The soldiers are both men and women, and they get to bring their families, as well.

“I’d like for the community to know who they are, if they see them walking through town, and say thanks,” said Katon. “Say ‘thank you’ in whatever way [you] can and appreciate what these guys have gone through. They really deserve a break. … A lot of them are really struggling.”

The families can participate in as much or as little of the organized activities in the Quiet Resorts as they want, whether attending several group picnics or quietly enjoying the beach. The generosity of the community could make this an entirely expense-free vacation.

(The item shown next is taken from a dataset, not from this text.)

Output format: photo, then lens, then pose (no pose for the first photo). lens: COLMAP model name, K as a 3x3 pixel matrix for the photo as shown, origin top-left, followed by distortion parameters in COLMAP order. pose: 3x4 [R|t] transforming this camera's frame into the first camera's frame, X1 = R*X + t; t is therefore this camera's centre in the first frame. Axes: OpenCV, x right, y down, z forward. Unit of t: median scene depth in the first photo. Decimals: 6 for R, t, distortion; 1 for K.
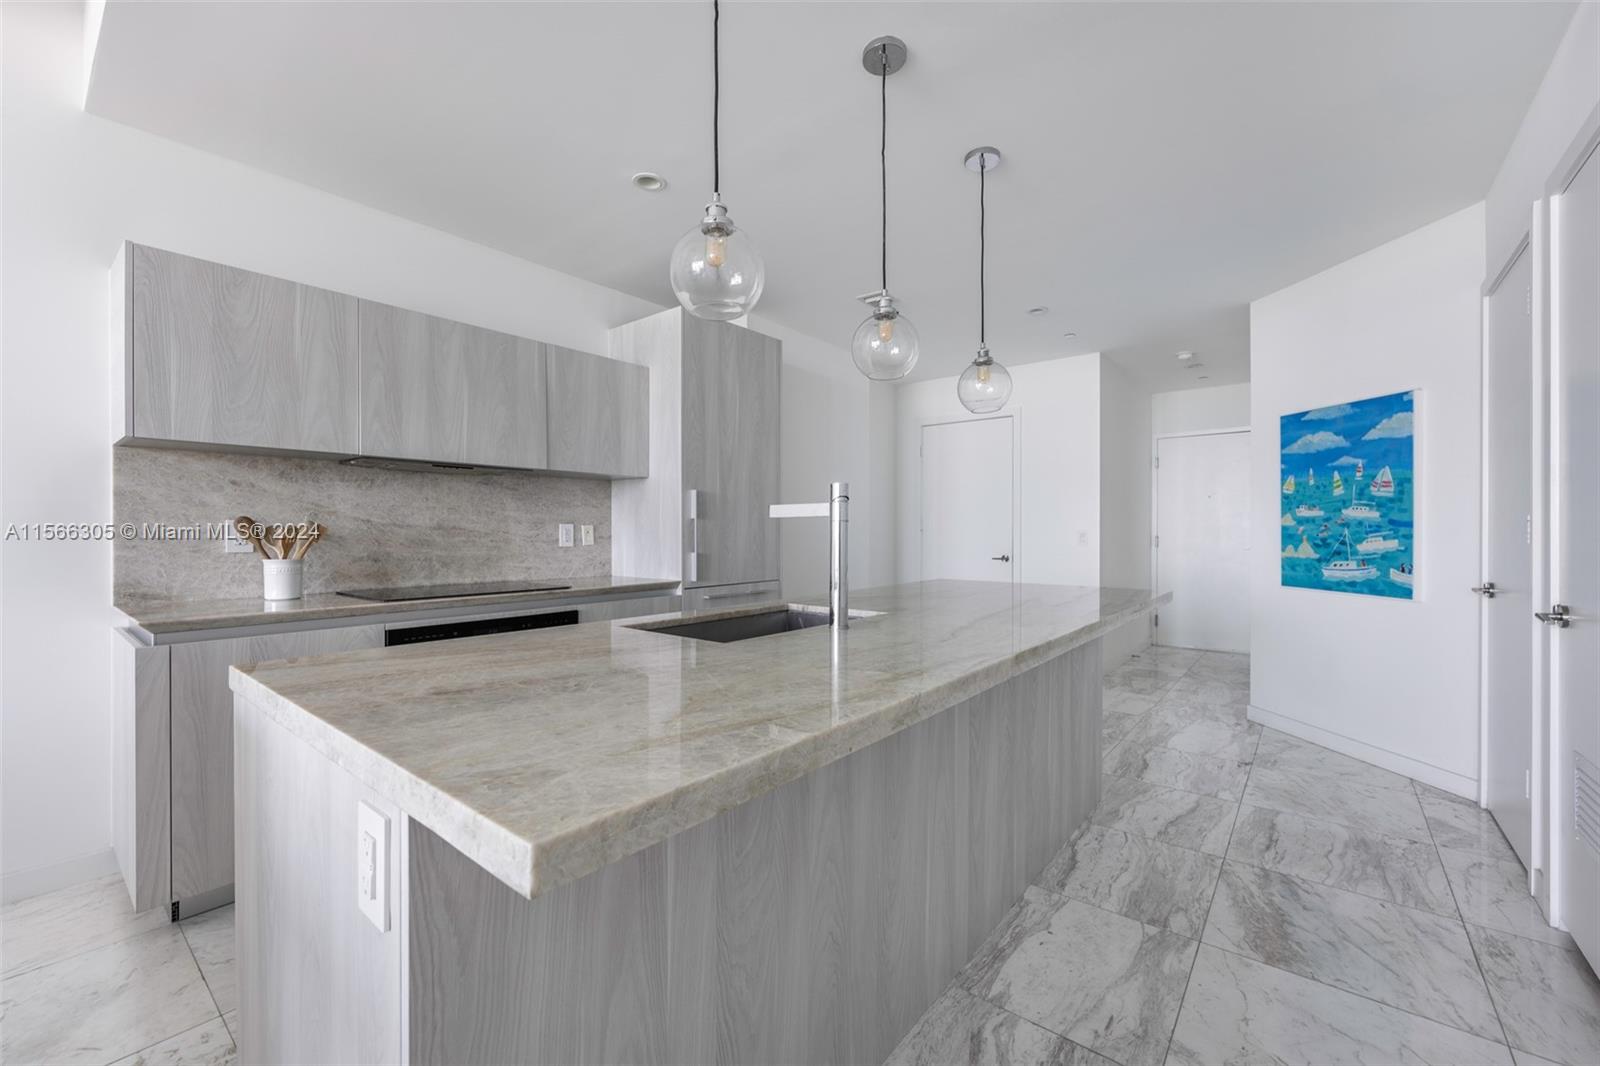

To help fund Operation SEAs the Day, T-shirts were printed and sold all summer. They’re still available at the Sea Colony Beach Shoppe in the Marketplace at Sea Colony.

The idea for the project originated when Katon happened to meet Diane Pohanka on an international flight, both of them having a mutual acquaintance. They both mentioned wanting to help veterans, and soon pulled in Becky Johns to assist. The “unlikely trio” soon found that “everybody seems to want to go the extra mile” to help the mission.

“Hopefully, in the future, we will do it with more,” said Katon. “I hope other resort-type communities pick up on this and offer something like it. This is such a big need, and it’s such a feel-good thing to do. It’s a real win-win for everyone.”